En días especiales se reúnen para vender los objetos bendecidos o para recibir alguna bendición u oración especial de los pastores y de los ‘obispos’. Por ejemplo la ‘Oración de los 70’ (donde 70 pastores oran para expulsar a los demonios). Las reuniones donde se hace presente el obispo y otras reuniones especiales para recibir prosperidad, curación o anular alguna brujería.

Los líderes siempre preguntan a los asistentes sobre los problemas que los orillaron a acudir a las sesiones. A diferencia de los pentecostales que dan importancia a la alabanza y a la música, aquí se asiste solamente para recibir y comprar los objetos sagrados.

Evangelizando: ¿Por qué algunos que asisten a estas sesiones efectivamente sanan?.

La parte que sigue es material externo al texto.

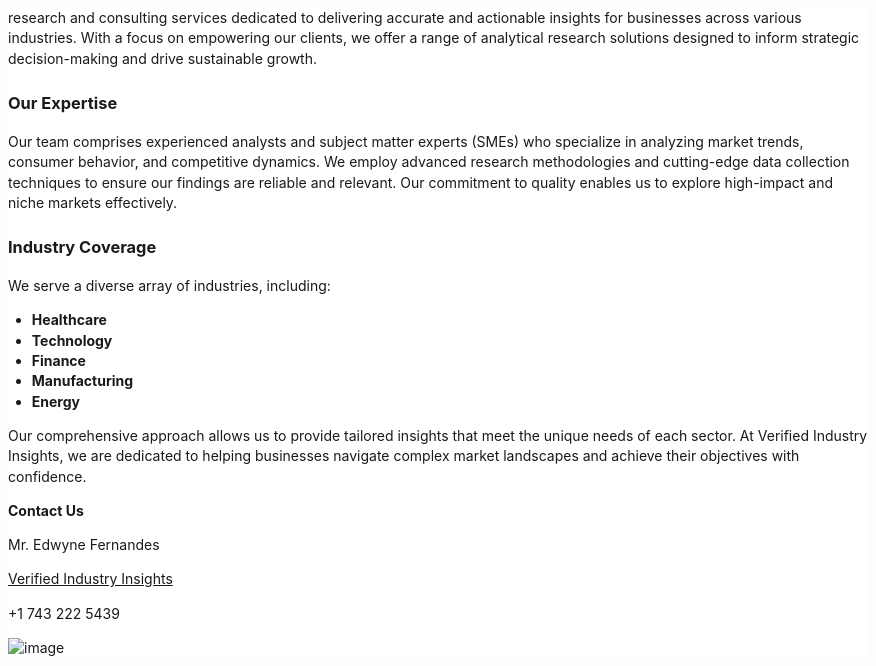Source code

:research and consulting services dedicated to delivering accurate and actionable insights for businesses across various industries. With a focus on empowering our clients, we offer a range of analytical research solutions designed to inform strategic decision-making and drive sustainable growth.</p><h3>Our Expertise</h3><p>Our team comprises experienced analysts and subject matter experts (SMEs) who specialize in analyzing market trends, consumer behavior, and competitive dynamics. We employ advanced research methodologies and cutting-edge data collection techniques to ensure our findings are reliable and relevant. Our commitment to quality enables us to explore high-impact and niche markets effectively.</p><h3>Industry Coverage</h3><p>We serve a diverse array of industries, including:</p><ul><li><strong>Healthcare</strong></li><li><strong>Technology</strong></li><li><strong>Finance</strong></li><li><strong>Manufacturing</strong></li><li><strong>Energy</strong></li></ul><p>Our comprehensive approach allows us to provide tailored insights that meet the unique needs of each sector. At Verified Industry Insights, we are dedicated to helping businesses navigate complex market landscapes and achieve their objectives with confidence.</p><p><strong>Contact Us</strong></p><p>Mr. Edwyne Fernandes</p><p><a href="https://www.verifiedindustryinsights.com/">Verified Industry Insights</a></p><p>+1 743 222 5439</p>
![image](https://github.com/user-attachments/assets/a395416e-9b34-468b-8c3d-7df7d99c53bb)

Primero hay que saber si la sanidad tiene siempre su origen en Dios. Ha habido durante toda la historia personas y lugares que han sanado a los enfermos. A veces es el proceso natural del cuerpo de sanarse con el tiempo. Otras veces cuando la enfermedad es psicosomática, el ambiente, la amistad, la fe y otros factores psicológicos hacen que desaparezcan los síntomas.

A veces es Dios el que sana por la fe de la persona, y no como prueba de la veracidad de la religión. La Biblia dice que Dios hace salir su sol sobre los buenos y los malos y hace llover sobre justos e injustos (Mt 5,45).

Pero no por eso vamos a decir que los malos tienen razón en su manera de actuar. Es el misterio de la gran generosidad de Dios con nosotros. Por eso no se tiene que salir de la única Iglesia fundada por Jesucristo para sanarse.